[Goal of the exercise] Once the line containing "the same salary." is found in the entries below, restate it and each following line word for word, stopping after the line containing "day, week, Wednesday".

-- Data for review follows --

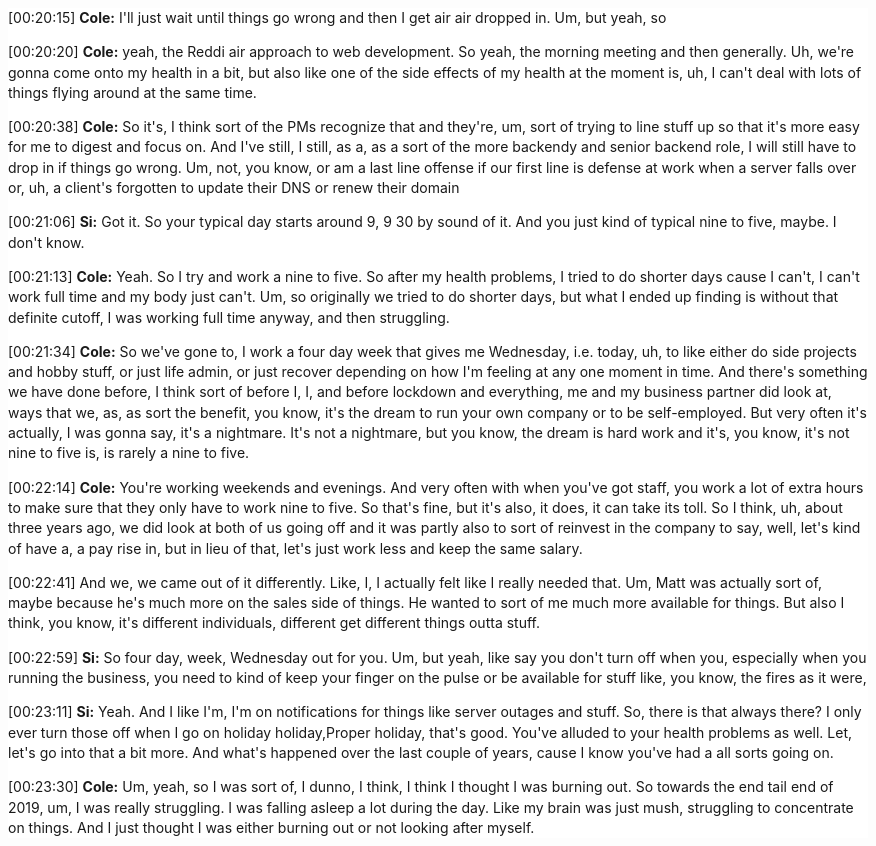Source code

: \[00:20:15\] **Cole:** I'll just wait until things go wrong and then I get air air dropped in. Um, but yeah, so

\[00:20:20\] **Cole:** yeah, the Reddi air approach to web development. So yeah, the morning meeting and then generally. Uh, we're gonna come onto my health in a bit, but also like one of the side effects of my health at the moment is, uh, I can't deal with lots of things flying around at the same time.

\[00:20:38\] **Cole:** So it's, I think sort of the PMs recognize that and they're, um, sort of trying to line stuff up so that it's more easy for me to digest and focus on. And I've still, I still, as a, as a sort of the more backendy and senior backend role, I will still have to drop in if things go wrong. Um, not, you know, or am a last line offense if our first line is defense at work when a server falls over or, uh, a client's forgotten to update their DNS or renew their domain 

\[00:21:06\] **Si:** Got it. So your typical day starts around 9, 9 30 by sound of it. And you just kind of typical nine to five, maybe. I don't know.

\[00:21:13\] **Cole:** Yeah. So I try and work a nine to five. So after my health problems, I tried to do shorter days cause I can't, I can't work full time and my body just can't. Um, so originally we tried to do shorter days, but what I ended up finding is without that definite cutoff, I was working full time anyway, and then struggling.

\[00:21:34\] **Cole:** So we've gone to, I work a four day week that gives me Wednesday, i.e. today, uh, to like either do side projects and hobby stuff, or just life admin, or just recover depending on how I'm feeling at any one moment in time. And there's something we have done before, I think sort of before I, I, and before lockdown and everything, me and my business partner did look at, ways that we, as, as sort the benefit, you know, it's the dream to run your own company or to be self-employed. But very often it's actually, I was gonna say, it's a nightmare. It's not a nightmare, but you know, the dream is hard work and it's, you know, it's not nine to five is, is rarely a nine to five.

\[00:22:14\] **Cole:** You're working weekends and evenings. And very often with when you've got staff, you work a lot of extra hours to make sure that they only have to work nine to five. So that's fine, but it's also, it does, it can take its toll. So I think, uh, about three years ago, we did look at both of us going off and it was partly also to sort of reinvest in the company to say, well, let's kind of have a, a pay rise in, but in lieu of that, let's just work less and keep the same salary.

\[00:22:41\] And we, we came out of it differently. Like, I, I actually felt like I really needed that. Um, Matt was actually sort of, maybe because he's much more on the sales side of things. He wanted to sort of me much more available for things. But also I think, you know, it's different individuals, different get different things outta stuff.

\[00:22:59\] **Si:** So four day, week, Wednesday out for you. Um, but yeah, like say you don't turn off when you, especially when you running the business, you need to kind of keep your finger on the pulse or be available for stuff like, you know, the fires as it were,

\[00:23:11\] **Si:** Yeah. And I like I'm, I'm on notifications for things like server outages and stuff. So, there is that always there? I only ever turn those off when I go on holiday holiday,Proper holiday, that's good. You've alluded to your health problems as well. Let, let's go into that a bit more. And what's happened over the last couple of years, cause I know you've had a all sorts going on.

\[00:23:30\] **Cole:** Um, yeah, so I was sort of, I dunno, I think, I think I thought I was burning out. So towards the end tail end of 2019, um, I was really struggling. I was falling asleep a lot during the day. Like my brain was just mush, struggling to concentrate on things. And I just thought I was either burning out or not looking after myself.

-- Data for review concluded --

[Task output]
\[00:22:14\] **Cole:** You're working weekends and evenings. And very often with when you've got staff, you work a lot of extra hours to make sure that they only have to work nine to five. So that's fine, but it's also, it does, it can take its toll. So I think, uh, about three years ago, we did look at both of us going off and it was partly also to sort of reinvest in the company to say, well, let's kind of have a, a pay rise in, but in lieu of that, let's just work less and keep the same salary.

\[00:22:41\] And we, we came out of it differently. Like, I, I actually felt like I really needed that. Um, Matt was actually sort of, maybe because he's much more on the sales side of things. He wanted to sort of me much more available for things. But also I think, you know, it's different individuals, different get different things outta stuff.

\[00:22:59\] **Si:** So four day, week, Wednesday out for you. Um, but yeah, like say you don't turn off when you, especially when you running the business, you need to kind of keep your finger on the pulse or be available for stuff like, you know, the fires as it were,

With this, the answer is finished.